Hace algunas semanas tuve la oportunidad de asistir como miembro de tribunal a la tesis doctoral del compañero psicólogo Cristo M. Guerra, en la Universidad de La Laguna. Su trabajo titulado “Las relaciones entre iguales en el alumnado de primaria y secundaria desde una perspectiva de género”, retrata las relaciones entre niñas, niños y adolescentes desde los 8 hasta los 13 años en nuestras escuelas públicas y concertadas y la importancia de cómo los estereotipos de género afectan negativa y discriminatoriamente a su madurez y socialización. Les cuento algunos de los resultados de esta seria y bien hecha investigación.

Resulta, oh sorpresa, que el machismo empieza en casa con la elección de los muebles del cuarto del futuro bebé que vendrá al mundo. Son los padres, más que las madres, los que tratan de manera más distinta y marcada a los hijos, para que se comporten “como varones”, más que a sus hijas. Su efecto a la largo de la vida hace que los hombres sean menos flexibles en cuanto a los roles. Algunos ejemplos; las mujeres no deben mostrar enfado y los hombres no lloran, ni son cobardes; ellos juegan con pelotas ellas muñecas, etc.

Tanto las madres como los padres esperan cosas distintas según tengan hijas o hijos. De ellas, se espera que sean buenas en el comportamiento y académicamente se les potencia sobretodo el lenguaje y aprender idiomas. A ellos se les motiva para rendir en matemáticas y en el deporte.
En la escuela también se educa sesgadamente: los docentes refuerzan a los chicos para que tengan éxito y sean competentes y a las chicas les valoran que se porten bien y sean prosociales.
Estos estilos educativos en casa y en la escuela facilitarán que las niñas y chicas tengan más habilidades sociales, sean más inteligentes emocionalmente y más maduras, pero con baja autoestima. Tendrán menos amistades pero más estrechas y cuando aparezca el conflicto lo expresarán a través de una agresividad no física y sí relacional (aislar, ignorar, difamar etc..). En los niños y chicos producirá que sean poco inteligentes emocional y socialmente, más inmaduros, competitivos, jerárquicos y con alta autoestima. En las relaciones se organizarán en grupos numerosos, jerárquicos y preocupados por ser los líderes y establecer claras relaciones de dominio. Ante los conflictos optarán por la agresividad física.

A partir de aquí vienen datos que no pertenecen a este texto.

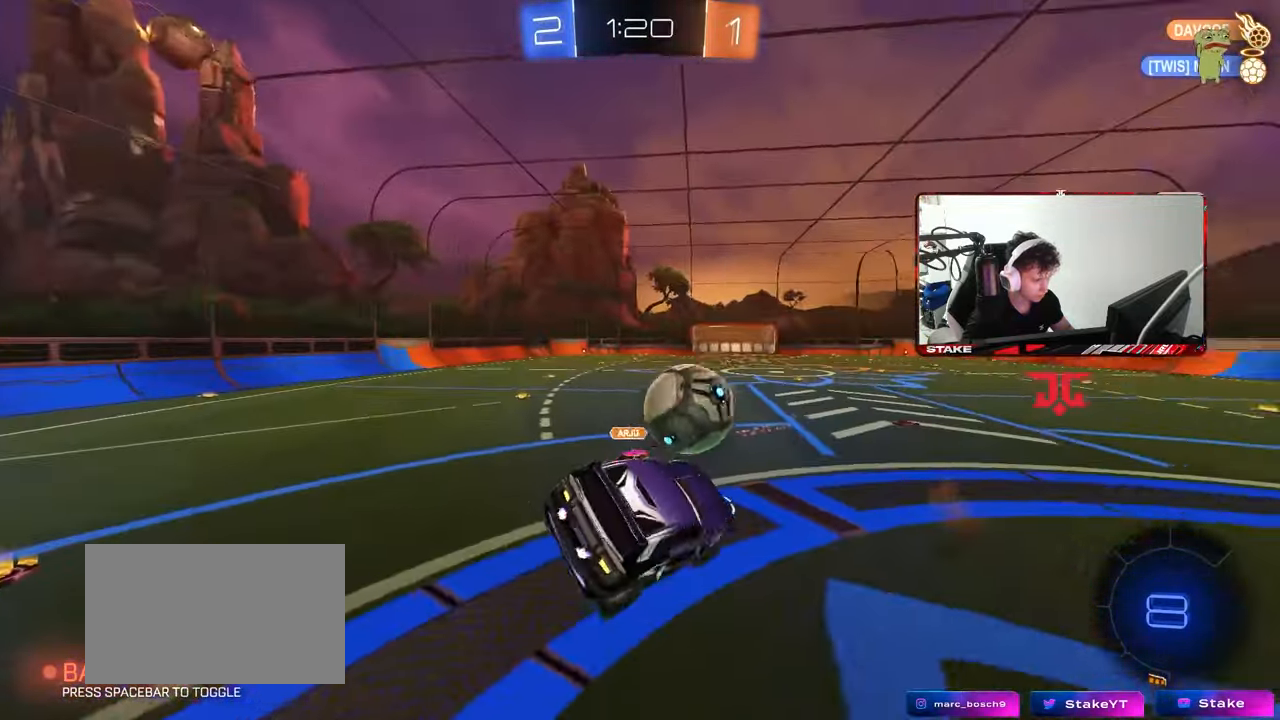
{"keys": ["d"], "mouse": [], "mouse_move": "still", "events": [[200, "a", "down"], [200, "s", "down"], [233, "shift", "down"], [333, "a", "up"], [333, "s", "up"], [383, "shift", "up"], [467, "d", "down"]]}
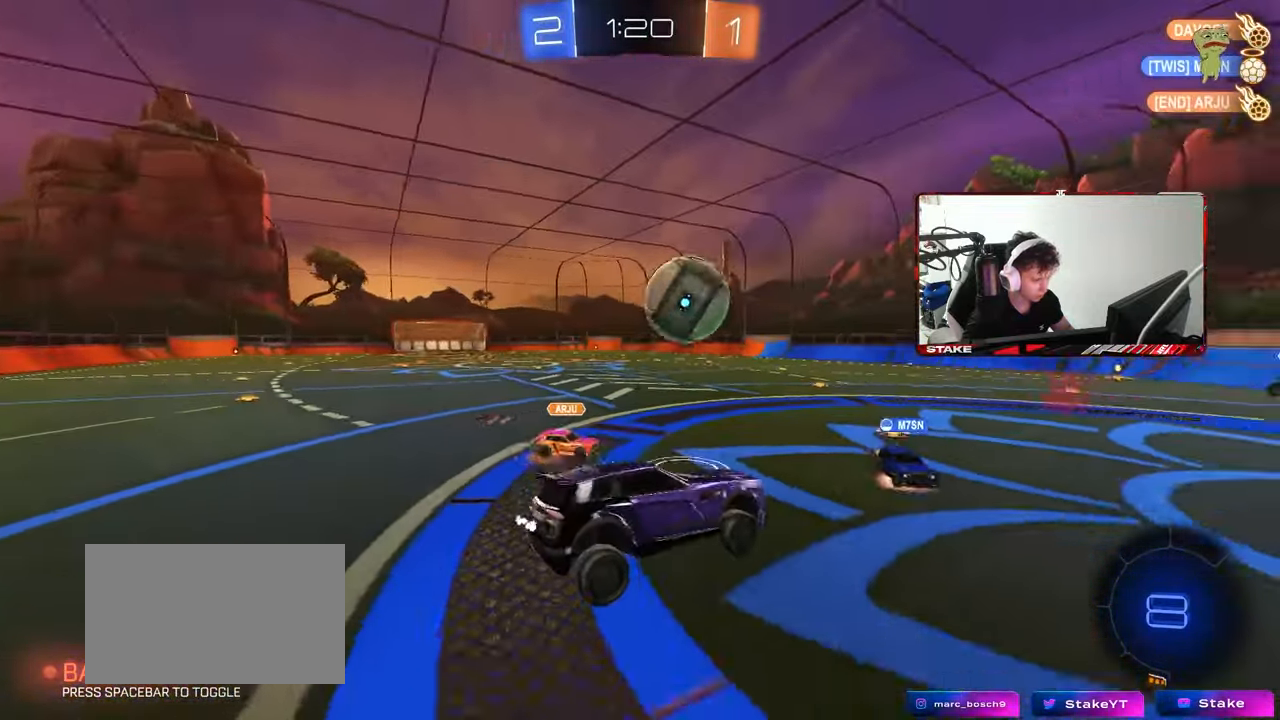
{"keys": ["a", "w"], "mouse": [], "mouse_move": "still", "events": [[117, "d", "up"], [250, "w", "down"], [350, "a", "down"]]}
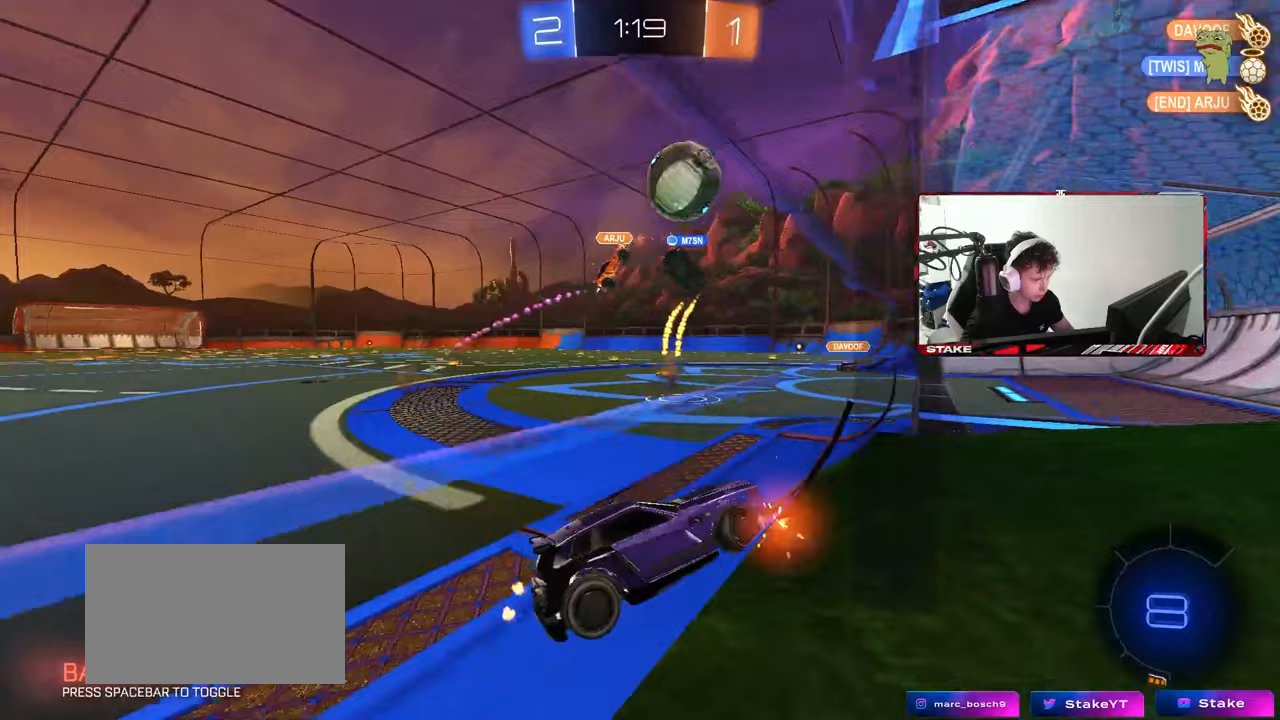
{"keys": ["a", "w"], "mouse": [], "mouse_move": "still", "events": [[33, "a", "up"], [83, "d", "down"], [133, "d", "up"], [267, "a", "down"], [417, "shift", "down"], [500, "shift", "up"]]}
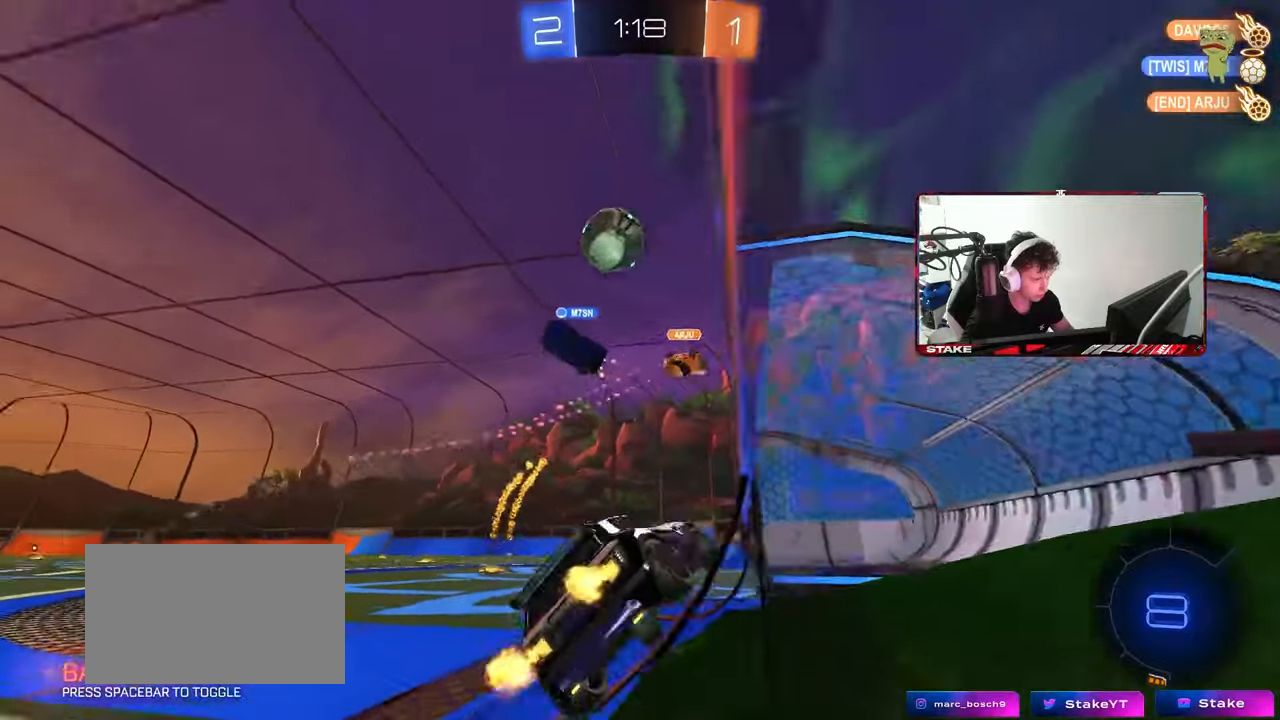
{"keys": ["a", "w"], "mouse": [], "mouse_move": "still", "events": []}
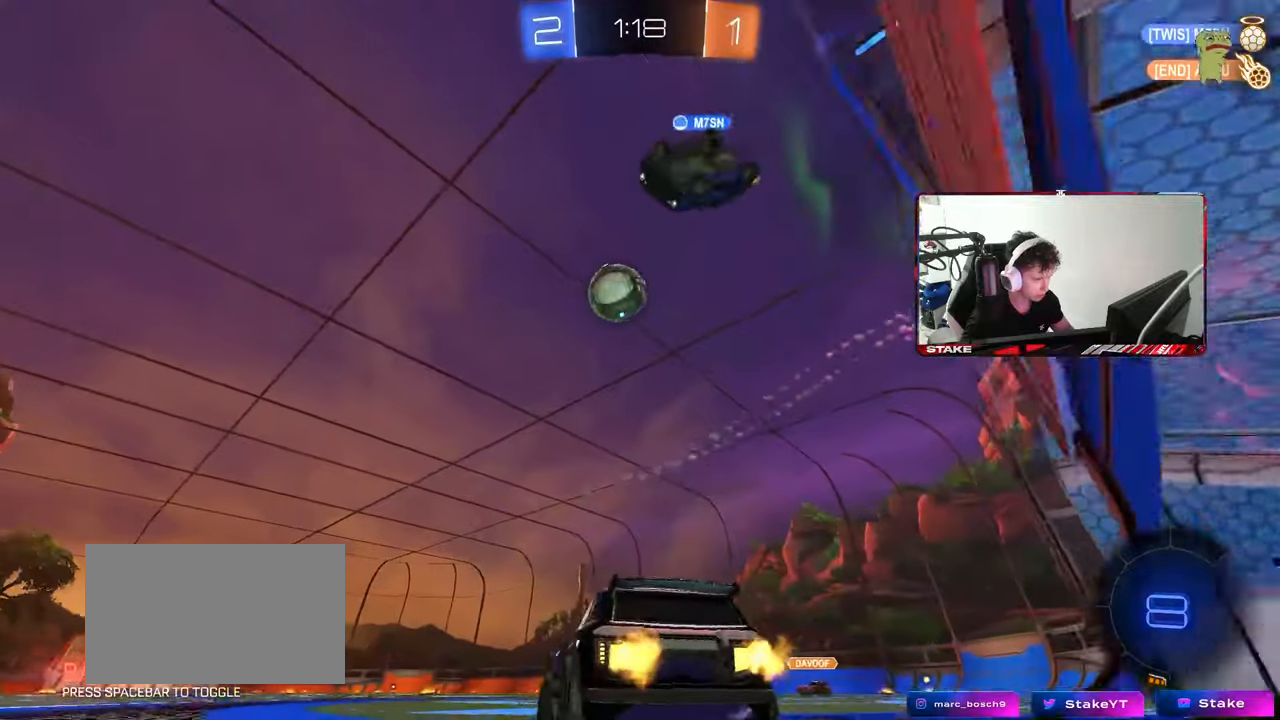
{"keys": ["a", "s", "shift"], "mouse": ["right"], "mouse_move": "down-left", "events": [[117, "a", "up"], [350, "d", "down"], [400, "d", "up"], [400, "mouse_right", "down"], [400, "w", "up"], [450, "a", "down"], [500, "s", "down"], [500, "shift", "down"]]}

No sólo esta investigación sino muchas otras anteriores ya han señalado que la solución a la violencia contra las mujeres pasa por la coeducación en casa y en la escuela.
Coeducar significa educar teniendo una mirada hacia las niñas y los niños más allá de su sexo; enseñando y vivenciando la igualdad, la justicia, la fraternidad, la empatía y proporcionando las oportunidades para ser auténticamente ellas y ellos mismos. Cuidando de no influir con falsas creencias y prejuicios sociales limitantes y discriminatorios.
Pero la coeducación parece una moda que hace años pasó fugazmente por las aulas y que no llegó a nuestros hogares.
Por eso ya a los 12 años llegamos tarde, como muy bien señala esta tesis doctoral, de la que les comentaré más resultados en otra ocasión.

La prevención de la violencia contra las mujeres en particular y la mejora de la convivencia y la madurez personal de todo nuestro alumnado en general, pasan por una apuesta real por coeducar desde Educación Infantil y Primaria, para que en Secundaria podamos reajustar y reconducir lo que se nos haya escapado, pero en ningún caso se puede hablar verdaderamente de prevención si empezamos en la adolescencia. Continuar así es perder la partida, como demuestra esta investigación donde el resultado hasta ahora no deja dudas: machismo-12, coeducación-0.